The second key element in the analysis, in my view, is that the GC gives significant relevance to the fact that the payments ultimately required from consumers derived necessarily from the existence of the German law enacting the . In other words, the GC relied heavily on the fact that the surcharges amounted to '20% to 25% of the total amount of an average final consumer’s bill. Having regard to the extent of that burden, its passing on to final consumers must therefore be regarded as a consequence foreseen and organised by the German legislature. It is thus indeed on account of the EEG 2012 that final electricity consumers are, de facto, required to pay that price supplement or additional charge. It is a charge that is unilaterally imposed by the State in the context of its policy to support producers of EEG electricity and can be assimilated, from the point of view of its effects, to a levy on electricity consumption in Germany. Indeed, that charge is imposed by a public authority, for purposes in the general interest, namely protection of the climate and the environment by ensuring the sustainable development of energy supply and developing technologies for producing EEG electricity, and in accordance with the objective criterion of the quantity of electricity delivered by suppliers to their final customers' (para 95, emphasis added).
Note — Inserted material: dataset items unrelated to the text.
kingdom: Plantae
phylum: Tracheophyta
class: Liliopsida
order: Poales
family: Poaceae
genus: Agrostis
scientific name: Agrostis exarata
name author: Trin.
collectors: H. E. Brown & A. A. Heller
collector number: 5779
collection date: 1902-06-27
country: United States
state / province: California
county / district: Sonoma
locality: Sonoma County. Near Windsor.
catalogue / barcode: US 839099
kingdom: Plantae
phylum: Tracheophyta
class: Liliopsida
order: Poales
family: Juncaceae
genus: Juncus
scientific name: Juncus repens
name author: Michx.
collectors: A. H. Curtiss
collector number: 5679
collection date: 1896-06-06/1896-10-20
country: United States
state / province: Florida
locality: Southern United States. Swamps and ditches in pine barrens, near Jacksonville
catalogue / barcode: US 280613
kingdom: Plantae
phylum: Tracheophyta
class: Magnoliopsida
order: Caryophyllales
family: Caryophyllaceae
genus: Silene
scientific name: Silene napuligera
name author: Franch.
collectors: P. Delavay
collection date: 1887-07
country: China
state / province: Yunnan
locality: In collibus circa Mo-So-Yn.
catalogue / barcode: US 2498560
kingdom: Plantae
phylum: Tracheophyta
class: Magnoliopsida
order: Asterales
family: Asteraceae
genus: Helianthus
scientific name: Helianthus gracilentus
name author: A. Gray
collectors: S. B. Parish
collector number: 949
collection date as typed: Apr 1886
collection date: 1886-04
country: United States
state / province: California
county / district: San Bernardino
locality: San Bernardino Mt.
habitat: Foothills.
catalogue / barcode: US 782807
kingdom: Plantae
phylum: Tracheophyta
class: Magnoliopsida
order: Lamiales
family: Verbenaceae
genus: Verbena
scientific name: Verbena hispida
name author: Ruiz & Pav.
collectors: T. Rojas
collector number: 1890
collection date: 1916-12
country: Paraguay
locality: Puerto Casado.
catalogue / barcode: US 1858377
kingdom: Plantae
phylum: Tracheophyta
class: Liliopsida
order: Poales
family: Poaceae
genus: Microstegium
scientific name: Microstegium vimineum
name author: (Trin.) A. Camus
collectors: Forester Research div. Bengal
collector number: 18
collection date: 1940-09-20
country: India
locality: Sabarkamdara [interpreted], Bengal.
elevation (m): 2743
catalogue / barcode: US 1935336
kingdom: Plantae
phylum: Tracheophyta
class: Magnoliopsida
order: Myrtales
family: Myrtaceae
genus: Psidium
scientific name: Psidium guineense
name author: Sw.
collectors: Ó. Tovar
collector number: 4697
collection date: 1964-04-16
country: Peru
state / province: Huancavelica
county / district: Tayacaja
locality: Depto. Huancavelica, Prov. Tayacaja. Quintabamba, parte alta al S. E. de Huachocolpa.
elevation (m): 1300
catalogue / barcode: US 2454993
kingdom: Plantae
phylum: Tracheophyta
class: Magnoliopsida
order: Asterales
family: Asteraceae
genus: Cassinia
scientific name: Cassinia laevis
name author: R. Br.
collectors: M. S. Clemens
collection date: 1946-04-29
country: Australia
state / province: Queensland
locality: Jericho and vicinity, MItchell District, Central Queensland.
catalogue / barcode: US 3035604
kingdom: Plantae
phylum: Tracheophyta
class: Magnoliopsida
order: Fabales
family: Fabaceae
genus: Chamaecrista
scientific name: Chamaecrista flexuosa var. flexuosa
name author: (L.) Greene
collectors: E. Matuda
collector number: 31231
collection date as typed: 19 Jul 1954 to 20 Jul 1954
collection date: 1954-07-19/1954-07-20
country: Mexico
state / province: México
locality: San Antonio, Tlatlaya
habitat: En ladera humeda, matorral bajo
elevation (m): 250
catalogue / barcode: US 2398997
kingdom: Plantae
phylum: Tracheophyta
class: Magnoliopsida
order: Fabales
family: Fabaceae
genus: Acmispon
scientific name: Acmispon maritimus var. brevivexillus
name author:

In my view, the GC is right on both points, and both the functional analysis of the control the State exercises over ring-fenced mandatory charges and the stress given to the (para)fiscal nature of the charge are good justifications for the enforcement of State aid rules against this type of State intervention--thus closing the gap created by cases such as Doux Élevages.
However, the case also leaves a strange aftertaste due to the references to a 'State concession'. Given the increasing body of EU economic law applicable to concessions (notably, Dir 2014/23, which does not seem to have much to do with what the GC assessed in Commission v Germany), it would probably have been preferable for the GC to keep a stricter use of language.
In that regard, if the GC actually wanted to stress that the intermediaries administering the EEG energy financial scheme were exercising (quasi) delegated public powers or (quasi) delegated State prerogatives (which was the language used in Doux Élevages, para 32), then it better ought to say so in those terms. Otherwise, there is a risk of generating additional confusion in an area of EU economic law that, honestly, is getting ever more complex.